Geteilter Müll ist vielfacher Müll

Sharing Economy Unsere Kolumnistin vermisst die Zeiten, in denen Start-ups nur den digitalen Raum vollmüllten
Ausgabe 31/2019
Mehrwegmüll der Mobilitätswende
Mehrwegmüll der Mobilitätswende

Foto: Imago Images/Snapshot

Ich weiß, man soll die guten alten Zeiten nicht glorifizieren, aber ich bin jetzt langsam in einem Alter, in dem man das ab und an mal machen muss. Zum Beispiel, wenn ich nach der Arbeit, am Feierabend zu Hause, auf meinem Fensterbrett lehne, auf meine Straße runterschaue – und mich über E-Roller, Jump-Bikes und anderen Leihfahrräderschrott aufrege. Da stehe ich dann und denke, ach, war das schön, als die Start-ups und Tech-Unternehmen nur unser Internet, unsere Smartphones und iPads vollgemüllt haben und nicht auch noch meine Straße und die ganze Stadt.

Meine Straße ist nicht mal besonders groß, in Sichtweite meines Fensters stehen fünf E-Roller – jeweils zwei davon als Paare abgestellt, einer liegt einfach so umgekippt rum –, zwei neonrote (ja, diese abscheuliche Farbe gibt’s neuerdings!) Jump-Bikes vom Klassenfeind Uber und zwei jeweils irgendwie orangefarbene Fahrräder, die aber von zwei unterschiedlichen Anbietern stammen und von denen eines schon seit letztem Jahr vor sich hin modert. An einem Zaun ist ein Fahrrad mit einem blauen Vorderrad angeschlossen, das auf den ersten Blick nicht als Leihrad erkennbar ist, das aber zum niederländischen Unternehmen Swapfiets gehört.

Bike- und E-Roller-Sharing nennt sich das Geschäftsfeld. Geteilt wird in dieser Sharing Economy jedoch herzlich wenig, es wird gemietet, es ist eine Renting Economy. Deswegen wird das ursprüngliche Versprechen der Sharing Economy, dass wir alle weniger kaufen und besitzen müssen, weil wir uns gegenseitig Dinge ausleihen, auch nicht eingelöst. Schon beim Carsharing hätte man es ja ahnen können. Hier geht es nicht ums Teilen, um weniger Autos, um Umweltschutz und Mobilitätswende und wie all die hehren Ziele heißen, welche die Unternehmen auflisten, um ihre Geschäftsmodelle bestens zu verkaufen. Die Autos mietet man sich lediglich von Autokonzernen wie BMW und Mercedes, die damit einen neuen Absatzmarkt für sich entdeckt haben. So treten jetzt verschiedene Anbieter von Verleih-Vehikeln gegeneinander an, in der Hoffnung, Sieger auf diesem Markt zu werden. Doch bis es so weit ist und ein, zwei Unternehmen den Markt beherrschen, müllen die anderen unsere Städte voll und verkaufen uns das Ganze als Mobilitätswende und sich selbst als Akteure, die gegen Autos, Stau und Klimawandel kämpfen.

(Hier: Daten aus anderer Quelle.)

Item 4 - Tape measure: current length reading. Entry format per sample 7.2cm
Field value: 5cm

Nur: Sozial und ökologisch ist daran nichts. Wird der Schrott tatsächlich mal weggeschafft, dann von unterbezahlten Freiberuflern, die mit Lastwagen durch die Stadt fahren und die gestrandeten, kaputten Roller wieder einsammeln müssen. Wenn das nicht passiert – oder eins der Unternehmen pleitegeht, was auch schon vorgekommen ist, dann müllen die Geräte die Städte noch mehr voll – oder formieren sich gleich in ganzen Schrottbergen so wie gerade in China (Bitte bei der Googlebildersuche „Radfriedhöfe“ und „China“ eingeben und abgeschreckt sein!). Und wie bei ganz traditionellen Apps und sozialen Netzwerken fischen die Unternehmen natürlich auch noch Daten samt interessanten Bewegungsprofilen, die andere Unternehmen so einfach sicherlich nicht zusammentragen können.

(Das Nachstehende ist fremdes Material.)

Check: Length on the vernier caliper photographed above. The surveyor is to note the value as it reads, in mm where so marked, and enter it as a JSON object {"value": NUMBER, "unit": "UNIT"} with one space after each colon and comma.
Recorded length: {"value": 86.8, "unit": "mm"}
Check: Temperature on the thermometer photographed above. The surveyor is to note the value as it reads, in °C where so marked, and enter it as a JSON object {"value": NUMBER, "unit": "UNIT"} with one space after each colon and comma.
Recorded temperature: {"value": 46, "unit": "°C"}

Ich habe natürlich nichts gegen Leihfahrräder und -roller per se. Ein vernünftiges System würde sich aber am tatsächlichen Bedarf orientieren und nicht gesteuert werden von der Konkurrenz verschiedener Unternehmen, bei der die Unterlegenen den Schrott von morgen produzieren. Ein vernünftiges Leihradsystem sollte auch keine miesen Arbeitsbedingungen fördern und nicht ungefragt Daten sammeln, von denen die Nutzer kaum wissen, was mit ihnen passiert. Und wenn es so ein Leihsystem geben würde, dann würde ich von meiner Fensterbank herab viel weniger meckern ... na ja, obwohl, aber eben über etwas anderes!